One way Sleeping Beauty could answer the question is as follows:

[Half] I don’t remember whether I woke up once or twice. It’s a fair coin. So, it’s equally likely that the coin landed tails as it landed heads, so the probability of each scenario is 1/2.


Another way Sleeping Beauty could answer the question is as follows:

[Third] I woke up. Given how the experiment is set up, I’d wake up twice twice as many times than I’d would wake up once if the experiment ran many times. So, the probability that the coin landed tails is 2/3 while the probability that the coin landed heads is 1/3.


How should Sleeping Beauty answer?

The Formalisation

Let’s formalise the problem.


The coin is fair. Hence, the worldly probabilities of heads and tails are equal:

P_World(H) = P_World(T) = 1/2


  • Heads scenario: Heads —> Sleeping Beauty awakened on Monday.
  • Tails scenario: Tails —> Sleeping Beauty awakened on Monday, put back to sleep and awakened on Tuesday.


The question asked: what probability should sleeping beauty assign to the scenario that the coin landed heads and tails respectively:

P_SleepingBeauty(H) = ???

TO DO:
a) In the Sleeping Beauty passage, what probability does the [Third] answer give for the coin landing tails?
b) Do these statements agree with the Sleeping Beauty passage? (i) The coin in the problem is fair. (ii) In the heads scenario, Sleeping Beauty is awakened on Tuesday. (iii) The [Half] answer gives each scenario a probability of 1/2.

Before and after comparisons:
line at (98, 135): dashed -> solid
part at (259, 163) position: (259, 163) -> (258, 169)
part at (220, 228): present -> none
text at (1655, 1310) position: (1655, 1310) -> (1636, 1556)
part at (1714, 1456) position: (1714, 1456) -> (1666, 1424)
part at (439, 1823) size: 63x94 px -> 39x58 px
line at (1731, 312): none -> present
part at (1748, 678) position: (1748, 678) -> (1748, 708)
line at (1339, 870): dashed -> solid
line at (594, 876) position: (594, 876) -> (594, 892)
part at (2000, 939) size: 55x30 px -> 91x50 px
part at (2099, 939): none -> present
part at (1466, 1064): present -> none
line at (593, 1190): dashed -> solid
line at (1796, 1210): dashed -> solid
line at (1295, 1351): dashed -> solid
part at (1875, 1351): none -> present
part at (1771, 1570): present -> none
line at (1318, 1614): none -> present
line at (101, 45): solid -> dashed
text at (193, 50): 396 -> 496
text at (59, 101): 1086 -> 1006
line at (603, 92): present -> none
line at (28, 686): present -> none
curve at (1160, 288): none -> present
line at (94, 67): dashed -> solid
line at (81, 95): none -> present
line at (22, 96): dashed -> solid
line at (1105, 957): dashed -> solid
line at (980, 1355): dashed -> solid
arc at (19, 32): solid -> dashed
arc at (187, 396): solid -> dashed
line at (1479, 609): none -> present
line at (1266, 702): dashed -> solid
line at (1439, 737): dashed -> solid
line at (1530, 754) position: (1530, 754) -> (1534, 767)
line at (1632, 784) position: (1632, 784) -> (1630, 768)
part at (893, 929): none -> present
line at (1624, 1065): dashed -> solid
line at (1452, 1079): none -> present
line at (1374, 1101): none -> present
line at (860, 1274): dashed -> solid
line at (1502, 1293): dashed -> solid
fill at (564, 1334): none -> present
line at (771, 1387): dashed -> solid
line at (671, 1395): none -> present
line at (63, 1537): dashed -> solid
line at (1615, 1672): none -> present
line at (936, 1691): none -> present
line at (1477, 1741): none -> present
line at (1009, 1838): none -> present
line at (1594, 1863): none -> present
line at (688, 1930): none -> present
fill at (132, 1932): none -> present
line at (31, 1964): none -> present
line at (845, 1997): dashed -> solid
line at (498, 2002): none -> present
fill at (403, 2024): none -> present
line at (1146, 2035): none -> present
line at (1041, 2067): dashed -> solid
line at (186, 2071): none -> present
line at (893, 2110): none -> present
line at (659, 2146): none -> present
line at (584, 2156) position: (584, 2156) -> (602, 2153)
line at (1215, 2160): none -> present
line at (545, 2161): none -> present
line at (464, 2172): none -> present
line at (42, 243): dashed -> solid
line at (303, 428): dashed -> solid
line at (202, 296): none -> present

PROBLEM SOLUTIONS:
a) 2/3

b)
(i) Yes: "The coin is fair."
(ii) No: "Heads —> Sleeping Beauty awakened on Monday."
(iii) Yes: "so the probability of each scenario is 1/2."